自社の強み・弱みを洗いだすSWOT分析・ロジックツリーの使い方

事業概要シートで「自社が何者か」をまとめたら、次は自社のどこに強みがあり、どこに課題があるのかを見極めます。

  • SWOT分析:自社の状況を4つの視点で整理し、「何が強みで」「何が課題か」「どんな機会があり」「どんなリスクがあるか」を書き出す
  • ロジックツリー:困りごと(弱み)に対して、何が原因になっているかを分解する

この2つによって、自社が置かれている状況が把握しやすくなり、マーケティング分析の土台として使えるようになります。このページでは、SWOT分析とロジックツリーを使用し、戦略を考えるための材料を用意していきます。

SWOT分析で「自社の現状」を棚卸しする

SWOT分析SWOT分析

SWOT分析とは?

SWOT分析は、自社の状況を「強み」「弱み」「機会」「脅威」の4つに分けて整理し、戦略を考えるための判断材料をそろえるフレームワークです。これまで肌感覚で行っていた判断を、きちんと情報として書き出し、社内のメンバーが同じ基準で理解できる状態にします。

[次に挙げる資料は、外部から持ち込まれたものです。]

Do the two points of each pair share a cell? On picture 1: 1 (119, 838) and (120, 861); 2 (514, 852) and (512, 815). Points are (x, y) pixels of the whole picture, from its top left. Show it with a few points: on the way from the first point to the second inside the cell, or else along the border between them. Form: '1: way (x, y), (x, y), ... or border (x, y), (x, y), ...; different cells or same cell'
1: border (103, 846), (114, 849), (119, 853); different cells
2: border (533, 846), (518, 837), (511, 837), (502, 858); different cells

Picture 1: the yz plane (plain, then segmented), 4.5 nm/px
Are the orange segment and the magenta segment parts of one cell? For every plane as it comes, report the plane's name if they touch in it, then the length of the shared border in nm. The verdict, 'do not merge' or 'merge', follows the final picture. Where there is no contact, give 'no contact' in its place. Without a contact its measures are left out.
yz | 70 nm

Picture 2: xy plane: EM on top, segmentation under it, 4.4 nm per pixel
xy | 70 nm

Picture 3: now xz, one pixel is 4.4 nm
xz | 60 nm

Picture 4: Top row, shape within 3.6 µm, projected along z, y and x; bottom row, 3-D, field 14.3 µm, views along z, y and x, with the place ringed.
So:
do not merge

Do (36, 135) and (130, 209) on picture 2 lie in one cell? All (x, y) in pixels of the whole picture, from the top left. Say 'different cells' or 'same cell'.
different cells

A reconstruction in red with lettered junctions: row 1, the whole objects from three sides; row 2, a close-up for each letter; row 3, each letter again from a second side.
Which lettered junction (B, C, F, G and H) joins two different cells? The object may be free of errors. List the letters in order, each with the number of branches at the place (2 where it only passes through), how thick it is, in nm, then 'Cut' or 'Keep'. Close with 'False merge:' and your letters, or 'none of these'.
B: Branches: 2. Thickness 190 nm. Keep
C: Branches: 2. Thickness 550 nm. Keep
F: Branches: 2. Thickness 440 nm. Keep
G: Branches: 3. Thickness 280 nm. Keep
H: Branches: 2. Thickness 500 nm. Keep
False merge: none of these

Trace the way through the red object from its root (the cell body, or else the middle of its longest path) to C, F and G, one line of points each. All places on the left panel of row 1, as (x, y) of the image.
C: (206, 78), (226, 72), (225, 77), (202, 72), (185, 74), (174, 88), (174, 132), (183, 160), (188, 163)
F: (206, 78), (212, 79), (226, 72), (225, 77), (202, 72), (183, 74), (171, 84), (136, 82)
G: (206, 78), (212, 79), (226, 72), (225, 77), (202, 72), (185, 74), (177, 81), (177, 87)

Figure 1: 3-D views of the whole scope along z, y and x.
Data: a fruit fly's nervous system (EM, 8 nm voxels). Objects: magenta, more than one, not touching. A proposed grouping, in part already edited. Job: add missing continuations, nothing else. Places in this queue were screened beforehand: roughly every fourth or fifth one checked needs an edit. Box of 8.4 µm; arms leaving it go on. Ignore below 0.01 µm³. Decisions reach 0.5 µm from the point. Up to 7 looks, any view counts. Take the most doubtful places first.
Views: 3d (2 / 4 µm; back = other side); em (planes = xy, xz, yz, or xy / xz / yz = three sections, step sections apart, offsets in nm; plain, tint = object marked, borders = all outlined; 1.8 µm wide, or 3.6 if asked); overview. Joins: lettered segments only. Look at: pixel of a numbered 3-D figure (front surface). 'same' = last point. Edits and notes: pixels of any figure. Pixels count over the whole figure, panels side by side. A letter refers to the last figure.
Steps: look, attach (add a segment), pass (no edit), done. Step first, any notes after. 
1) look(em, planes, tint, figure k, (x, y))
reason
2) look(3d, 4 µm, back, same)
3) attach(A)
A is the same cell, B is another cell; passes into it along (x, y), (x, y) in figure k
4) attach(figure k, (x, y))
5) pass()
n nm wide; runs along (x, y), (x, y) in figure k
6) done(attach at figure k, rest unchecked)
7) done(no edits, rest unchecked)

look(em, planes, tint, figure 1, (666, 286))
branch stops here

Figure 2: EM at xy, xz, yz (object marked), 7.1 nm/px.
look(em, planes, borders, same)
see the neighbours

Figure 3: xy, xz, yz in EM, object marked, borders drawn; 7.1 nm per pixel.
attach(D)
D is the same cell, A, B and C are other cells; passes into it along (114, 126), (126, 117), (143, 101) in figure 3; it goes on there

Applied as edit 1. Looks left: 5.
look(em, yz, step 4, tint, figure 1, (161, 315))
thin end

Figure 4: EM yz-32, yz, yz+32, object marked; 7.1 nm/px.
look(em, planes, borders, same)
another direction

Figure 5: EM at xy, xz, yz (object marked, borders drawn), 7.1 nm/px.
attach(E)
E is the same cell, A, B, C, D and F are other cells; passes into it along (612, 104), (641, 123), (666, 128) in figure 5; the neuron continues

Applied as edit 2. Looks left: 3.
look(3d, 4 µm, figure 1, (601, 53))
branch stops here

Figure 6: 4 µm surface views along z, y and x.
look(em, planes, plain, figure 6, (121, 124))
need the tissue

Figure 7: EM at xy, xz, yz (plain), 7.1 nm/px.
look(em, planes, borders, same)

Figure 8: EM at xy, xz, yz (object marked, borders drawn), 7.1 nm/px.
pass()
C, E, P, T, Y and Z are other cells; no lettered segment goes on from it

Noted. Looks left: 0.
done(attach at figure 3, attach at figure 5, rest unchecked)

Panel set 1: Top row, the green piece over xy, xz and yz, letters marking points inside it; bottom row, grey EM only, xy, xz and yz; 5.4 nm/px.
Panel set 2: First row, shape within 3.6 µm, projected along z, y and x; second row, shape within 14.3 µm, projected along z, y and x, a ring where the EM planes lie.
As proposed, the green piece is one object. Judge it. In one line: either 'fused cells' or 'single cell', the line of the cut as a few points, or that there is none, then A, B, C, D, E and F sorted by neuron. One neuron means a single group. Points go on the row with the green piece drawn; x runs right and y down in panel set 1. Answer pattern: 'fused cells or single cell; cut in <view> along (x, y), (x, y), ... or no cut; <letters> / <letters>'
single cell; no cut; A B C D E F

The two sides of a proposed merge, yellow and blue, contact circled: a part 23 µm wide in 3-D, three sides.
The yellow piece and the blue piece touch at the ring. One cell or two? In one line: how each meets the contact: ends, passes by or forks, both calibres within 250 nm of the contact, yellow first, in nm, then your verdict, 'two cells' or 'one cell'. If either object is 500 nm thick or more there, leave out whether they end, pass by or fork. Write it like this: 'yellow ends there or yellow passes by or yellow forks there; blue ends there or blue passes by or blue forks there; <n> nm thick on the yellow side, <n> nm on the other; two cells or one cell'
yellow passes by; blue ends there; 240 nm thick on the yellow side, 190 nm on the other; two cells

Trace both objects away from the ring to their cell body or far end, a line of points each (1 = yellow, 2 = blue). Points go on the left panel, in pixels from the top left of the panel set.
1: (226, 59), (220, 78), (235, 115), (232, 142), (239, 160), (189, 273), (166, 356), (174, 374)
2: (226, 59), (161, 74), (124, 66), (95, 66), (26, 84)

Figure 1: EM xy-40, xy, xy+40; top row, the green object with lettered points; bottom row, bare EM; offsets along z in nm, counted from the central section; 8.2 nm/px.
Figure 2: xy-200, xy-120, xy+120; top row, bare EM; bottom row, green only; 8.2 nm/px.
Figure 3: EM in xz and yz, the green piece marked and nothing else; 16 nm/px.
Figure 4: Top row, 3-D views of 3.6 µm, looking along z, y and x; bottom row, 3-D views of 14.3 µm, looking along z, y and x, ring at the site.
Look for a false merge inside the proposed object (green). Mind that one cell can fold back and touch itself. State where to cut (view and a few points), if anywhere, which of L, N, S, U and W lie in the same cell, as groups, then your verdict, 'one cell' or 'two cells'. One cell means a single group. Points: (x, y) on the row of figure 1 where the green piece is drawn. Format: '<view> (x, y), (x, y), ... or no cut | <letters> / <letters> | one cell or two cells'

  • S(強み)自社の武器(実績、体制、技術、対応範囲、仕組み など)
  • W(弱み)自社の不利(人手、対応できない領域、説明が難しい点 など)
  • O(機会)外の追い風(顧客の困りごとが増えている、需要が伸びている など)
  • T(脅威)外の向かい風(競合、価格競争、代替手段、規制 など)

SWOTで得たい結論(ここが目的)

  • どんな相手・状況なら選ばれやすいか(狙いたいターゲット)
  • どんな条件や相手は避けるべきか(負けやすいターゲット)
  • 何を理由に選ばれるべきか(勝ち方。相手の意思決定に刺さる)

「事業概要シート」からSWOT分析に転記する手順

事業概要シートで入力した情報を、そのままSWOTシートにも同じようにコピーします。必要であれば、追記してください。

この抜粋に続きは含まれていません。